(Problem statement)
Pictures aside, return every line below exactly as written.

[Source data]
====================
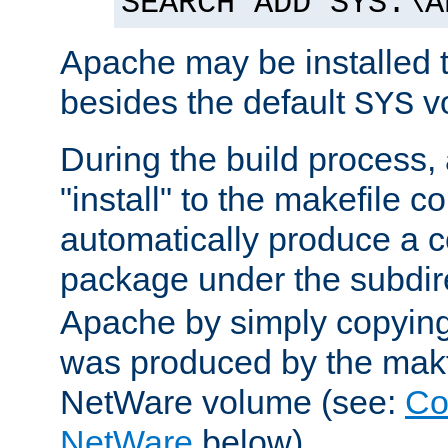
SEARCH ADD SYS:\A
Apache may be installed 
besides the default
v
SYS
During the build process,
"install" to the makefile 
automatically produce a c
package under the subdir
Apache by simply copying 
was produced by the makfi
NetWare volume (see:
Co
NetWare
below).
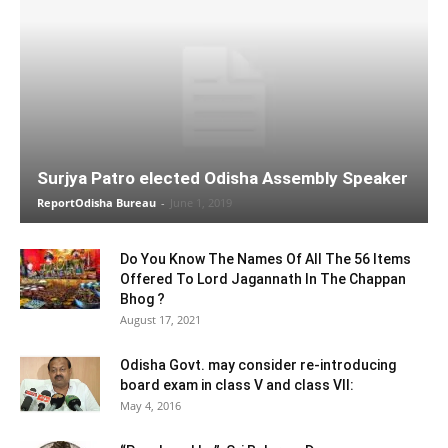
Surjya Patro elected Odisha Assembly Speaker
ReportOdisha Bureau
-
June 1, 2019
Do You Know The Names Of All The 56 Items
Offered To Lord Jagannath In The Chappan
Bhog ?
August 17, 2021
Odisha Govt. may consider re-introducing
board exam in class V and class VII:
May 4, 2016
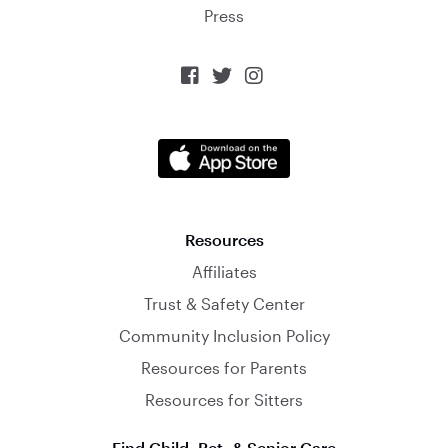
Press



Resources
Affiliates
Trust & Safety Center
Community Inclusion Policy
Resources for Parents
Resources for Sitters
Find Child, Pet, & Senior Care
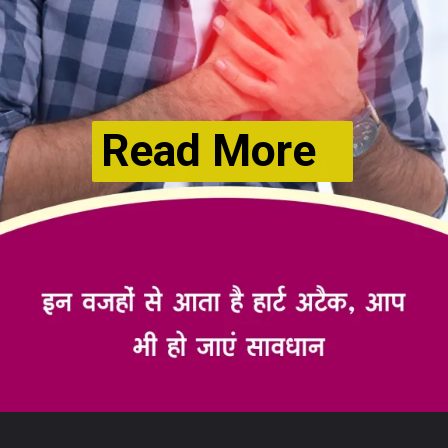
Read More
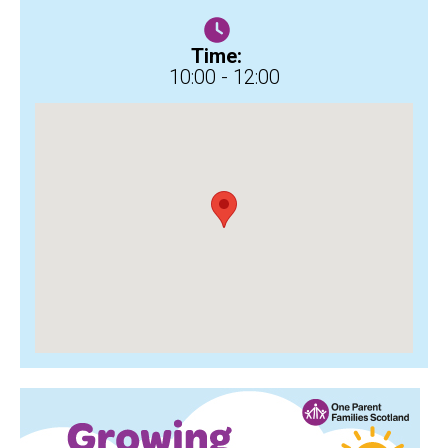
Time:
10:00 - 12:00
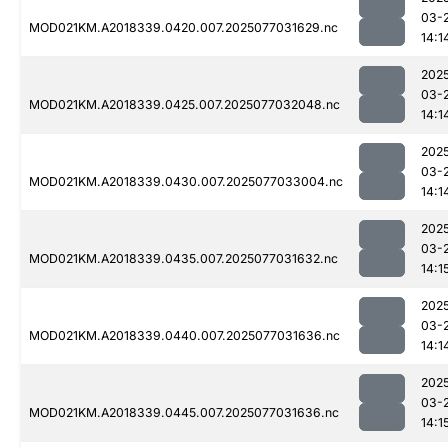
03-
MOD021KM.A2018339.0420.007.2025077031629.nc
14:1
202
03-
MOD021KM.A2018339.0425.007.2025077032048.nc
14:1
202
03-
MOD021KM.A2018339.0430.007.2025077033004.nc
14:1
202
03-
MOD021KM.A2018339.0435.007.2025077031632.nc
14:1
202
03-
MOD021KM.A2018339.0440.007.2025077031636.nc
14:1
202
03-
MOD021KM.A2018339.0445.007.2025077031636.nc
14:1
====================
(Task answer)
SEARCH ADD SYS:\A
Apache may be installed 
besides the default
v
SYS
During the build process,
"install" to the makefile 
automatically produce a c
package under the subdir
Apache by simply copying 
was produced by the makfi
NetWare volume (see:
Co
NetWare
below).
Surjya Patro elected Odisha Assembly Speaker
ReportOdisha Bureau
-
June 1, 2019
Do You Know The Names Of All The 56 Items
Offered To Lord Jagannath In The Chappan
Bhog ?
August 17, 2021
Odisha Govt. may consider re-introducing
board exam in class V and class VII:
May 4, 2016
Press



Resources
Affiliates
Trust & Safety Center
Community Inclusion Policy
Resources for Parents
Resources for Sitters
Find Child, Pet, & Senior Care
Read More
Time:
10:00 - 12:00
03-
MOD021KM.A2018339.0420.007.2025077031629.nc
14:1
202
03-
MOD021KM.A2018339.0425.007.2025077032048.nc
14:1
202
03-
MOD021KM.A2018339.0430.007.2025077033004.nc
14:1
202
03-
MOD021KM.A2018339.0435.007.2025077031632.nc
14:1
202
03-
MOD021KM.A2018339.0440.007.2025077031636.nc
14:1
202
03-
MOD021KM.A2018339.0445.007.2025077031636.nc
14:1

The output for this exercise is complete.